Germany's Foreign Minister Frank-Walter Steinmeier foreshadowed the EU decision, telling reporters at a news conference late Monday that the Europeans planned to launch a new initiative alongside their effort to win approval of the resolution.
"In the coming days, we want to once again, as we did last summer, outline to Iran what kind of advantages we might offer to them if they were willing to comply with the demands of the international community, and what possibility there would be for further cooperation," Steinmeier said.
The Europeans want the Iranian people to know that they are heading down "a path that would lead them into isolation if they were not to comply with the demands of the international community," he said.
The British, French and Germans cut off more than two years of negotiations with Iran earlier this year after it said it would resume its enrichment activities.
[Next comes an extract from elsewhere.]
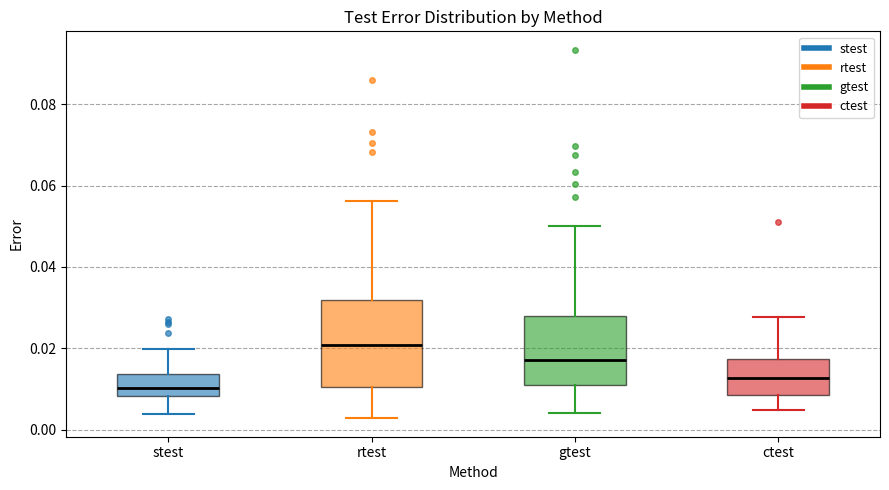

Where does the median line of the box for gtest sit on the y-axis? The values are not printed on the chart, so give them approximately, as read against the axis.

0.018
They had offered Iran a package of benefits last summer.
Steinmeier said the Europeans will have to talk about details of the new package of "advantages" that would be offered to Iran. "But I'm optimistic on the basis of the discussion we had tonight," he said.
The European official said the package of benefits is likely to include issues related to energy security and civilian nuclear power.
The EU's Solana refused to discuss specifics, saying only, "we're working very, very hard."
Russia's Lavrov said he did not like the phrase "carrots and sticks."
"I prefer to speak about reasonable proposals which would show positive alternatives," he said. "If Iran cooperates, I believe the negotiations would resume like they were taking place in the past between the European Troika and Iran, with the support of Russia, China and the United States."
The deeply divided Security Council has been wrestling with the draft resolution, sponsored by Britain and France and backed by the United States.
U.S. Ambassador John Bolton said Monday the United States wanted a vote this week, with or without Russian and Chinese support.
But Rice said Tuesday "we're going to take the time that we need to make certain that the members of the international community have an opportunity to develop a strategy moving forward."
Steinmeier said there are still five or six outstanding issues in the draft resolution.
"I think they probably need another 10 days, 14 days, to get that resolution" adopted, he said.
Rice had a message for the Iranians: Accept the international community's proposals for civilian nuclear power "because no one wants to isolate the Iranian people."
Lavrov had an implicit message for the United States.
"My very strong conviction is that it's only through direct negotiations between all interested parties that we can find a solution which would on the one hand guarantee the inviolability of the nonproliferation regime, and on the other hand guarantee ... the responsible members of NPT (Nuclear Nonproliferation Treaty) the right to peaceful use of nuclear energy," he said.
The United States has invited direct talks with Iran but only on the security situation in Iraq. Those talks have not taken place, and the Bush administration rules out direct engagement on any other subject.